Now I'm getting this:

a@1:~$ sed R 's/.*subreddit_id...([a-z]{1}\d_\d).*(conditions).*author...
> (\w+).*/ID: [\1] by \3 contained topic with the word \2/' /home/a/Desktop/subredditidsearch.txt
sed: can't read s/.*subreddit_id...([a-z]{1}\d_\d).*(conditions).*author...
(\w+).*/ID: [\1] by \3 contained topic with the word \2/: No such file or directory
{"ups":1,"created_utc":"1204329608","subreddit":"reddit.com","link_id":"t3_69ta9","author_flair_text":null,"score":1,"subreddit_id":"t5_6","body":"What conditions would have to be met in order for the U.S. led invasion of Iraq to be considered a genocide?","name":"t1_c03bgax","distinguished":null,"edited":false,"parent_id":"t1_c03bg9s","archived":true,"author_flair_css_class":null,"gilded":0,"retrieved_on":1425832318,"id":"c03bgax","controversiality":0,"downs":0,"author":"bsiviglia9","score_hidden":false}
{"edited":false,"parent_id":"t1_c03bc4g","distinguished":null,"name":"t1_c03bgay","body":"You missed his their/they're mixup.","score":1,"subreddit_id":"t5_6","author_flair_text":null,"link_id":"t3_6aezn","ups":1,"subreddit":"reddit.com","created_utc":"1204329608","score_hidden":false,"author":"Cyrius","downs":0,"controversiality":0,"id":"c03bgay","retrieved_on":1425832318,"author_flair_css_class":null,"gilded":0,"archived":true}

-R. Also fix your filepath

>-R

sed: invalid option -- 'R'
Usage: sed [OPTION]... {script-only-if-no-other-script} [input-file]...

No clue how fast your machine is.
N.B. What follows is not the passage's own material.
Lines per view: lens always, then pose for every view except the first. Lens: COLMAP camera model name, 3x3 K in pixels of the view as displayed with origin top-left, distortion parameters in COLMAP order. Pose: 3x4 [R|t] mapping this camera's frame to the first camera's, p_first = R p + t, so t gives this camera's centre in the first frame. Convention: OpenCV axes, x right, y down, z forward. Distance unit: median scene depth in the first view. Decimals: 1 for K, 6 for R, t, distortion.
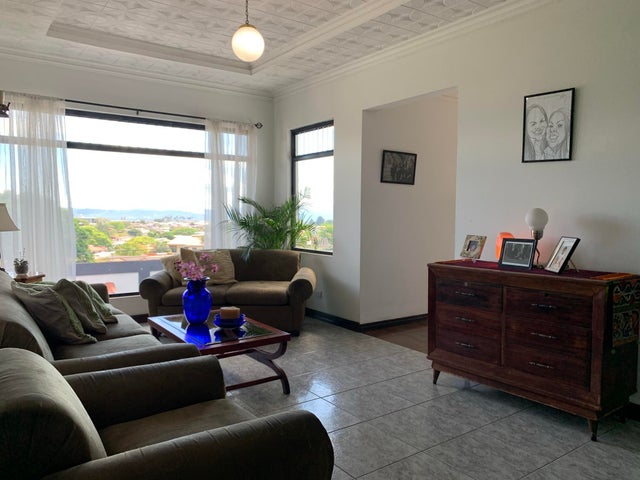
lens RADIAL K [[490.3, 0, 321.7], [0, 490.3, 239.6], [0, 0, 1]] dist [0.048550, -0.058850]
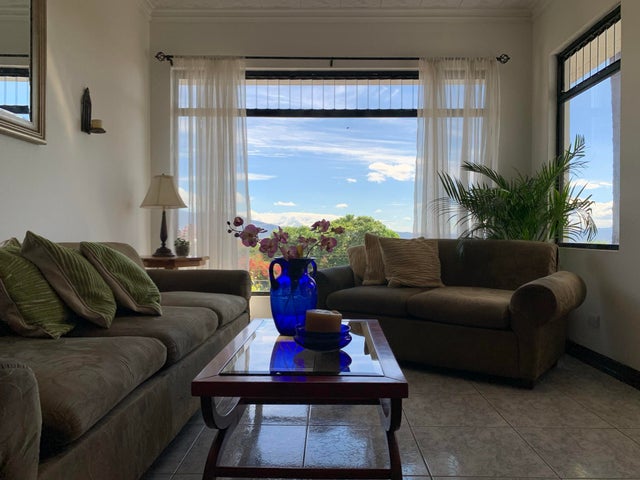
lens RADIAL K [[470.2, 0, 320.0], [0, 470.2, 231.2], [0, 0, 1]] dist [0.188985, -0.259609]
pose [[0.787195, -0.007551, -0.616658, 0.091457], [-0.032255, 0.998052, -0.053396, 0.050398], [0.615860, 0.061924, 0.785419, 0.374961]]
But here are fast full JSON parsers:

github.com/fabienrenaud/java-json-benchmark

github.com/miloyip/nativejson-benchmark

You will almost guaranteed to be bottlenecked on IO not CPU, unless you're running a toaster.

> I'm trying to data mine reddit, not ask them for help.
How about you first throw the data into something more suitable, such as Apache Spark?

It'll make the actual data mining far easier going forward.